Keypoint coordinate data:
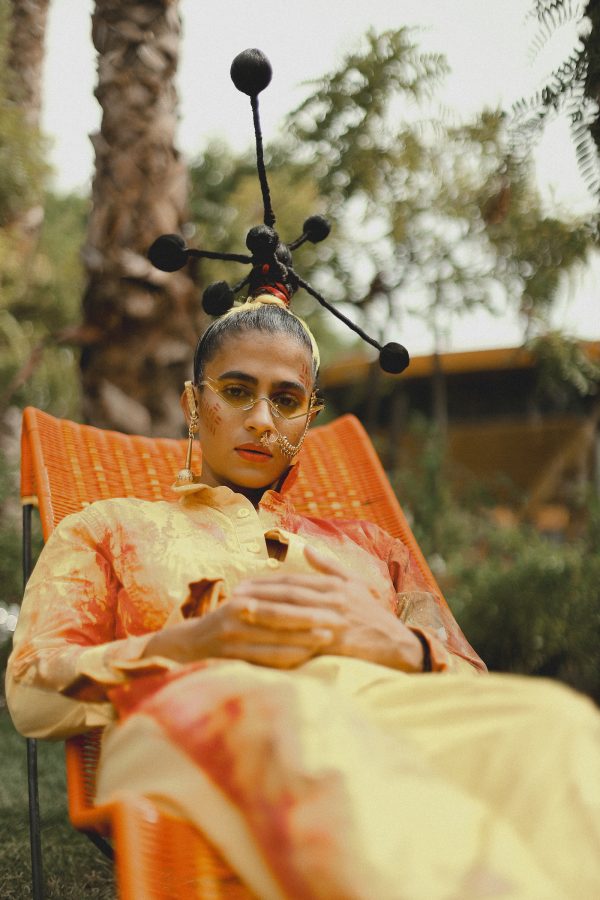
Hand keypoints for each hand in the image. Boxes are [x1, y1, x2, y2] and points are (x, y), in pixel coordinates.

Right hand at [142, 581, 339, 668]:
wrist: (188, 647)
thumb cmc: (226, 624)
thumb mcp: (243, 603)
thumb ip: (268, 594)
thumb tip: (302, 580)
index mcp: (244, 596)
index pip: (280, 595)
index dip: (308, 597)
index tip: (333, 599)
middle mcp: (237, 612)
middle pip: (280, 614)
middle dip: (311, 617)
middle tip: (338, 619)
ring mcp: (232, 635)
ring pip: (275, 637)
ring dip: (304, 639)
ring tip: (328, 638)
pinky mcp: (230, 656)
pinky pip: (265, 658)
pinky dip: (288, 657)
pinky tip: (306, 657)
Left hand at [228, 546, 424, 672]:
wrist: (398, 645)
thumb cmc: (373, 615)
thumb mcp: (357, 584)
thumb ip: (330, 566)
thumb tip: (306, 547)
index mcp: (335, 584)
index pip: (293, 580)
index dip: (266, 581)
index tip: (242, 583)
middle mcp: (334, 598)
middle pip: (289, 593)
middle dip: (259, 592)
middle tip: (234, 595)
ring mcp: (335, 619)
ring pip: (294, 613)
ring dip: (266, 611)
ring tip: (241, 611)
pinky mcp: (338, 641)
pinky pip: (306, 638)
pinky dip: (284, 638)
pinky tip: (265, 641)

Assignment:
Give the data again exactly, image-free.

Answer to this exercise:
Hand keypoints for each hand in the image. Boxes are [x1, y1, x2, y2] and points are (x, y), in pixel coordinates.

Right hand at [142, 581, 339, 668]:
wrist: (188, 647)
thumb cmc: (226, 624)
thumb mcp: (243, 603)
thumb ip: (268, 594)
thumb tip: (302, 580)
index mcp: (244, 596)
index pip: (280, 595)
index dip: (308, 597)
index tip: (333, 599)
middle mcp: (237, 612)
middle pip: (280, 614)
middle dip: (311, 617)
middle tip: (338, 619)
ring mcp: (232, 635)
ring pip: (275, 637)
ring dip: (304, 639)
ring tip: (328, 638)
pinky mcp: (230, 656)
pinky pip: (265, 658)
pinky dip: (288, 657)
pinky tip: (306, 657)
Left hand at [228, 546, 424, 672]:
wrist: (398, 645)
thumb cmc: (373, 615)
thumb mcp: (357, 584)
thumb ip: (330, 566)
thumb tip: (306, 547)
index mcp: (335, 584)
index pip: (293, 580)
index dip: (266, 581)
index tip: (242, 583)
middle mcp: (334, 598)
middle pip: (289, 593)
middle dip: (259, 592)
middle tip: (234, 595)
ring mcp: (335, 619)
ring pip: (294, 613)
ring dip: (266, 611)
ring tip: (241, 611)
pinky mcp: (338, 641)
pinky pip: (306, 638)
pinky dip: (284, 638)
pinky tip: (265, 641)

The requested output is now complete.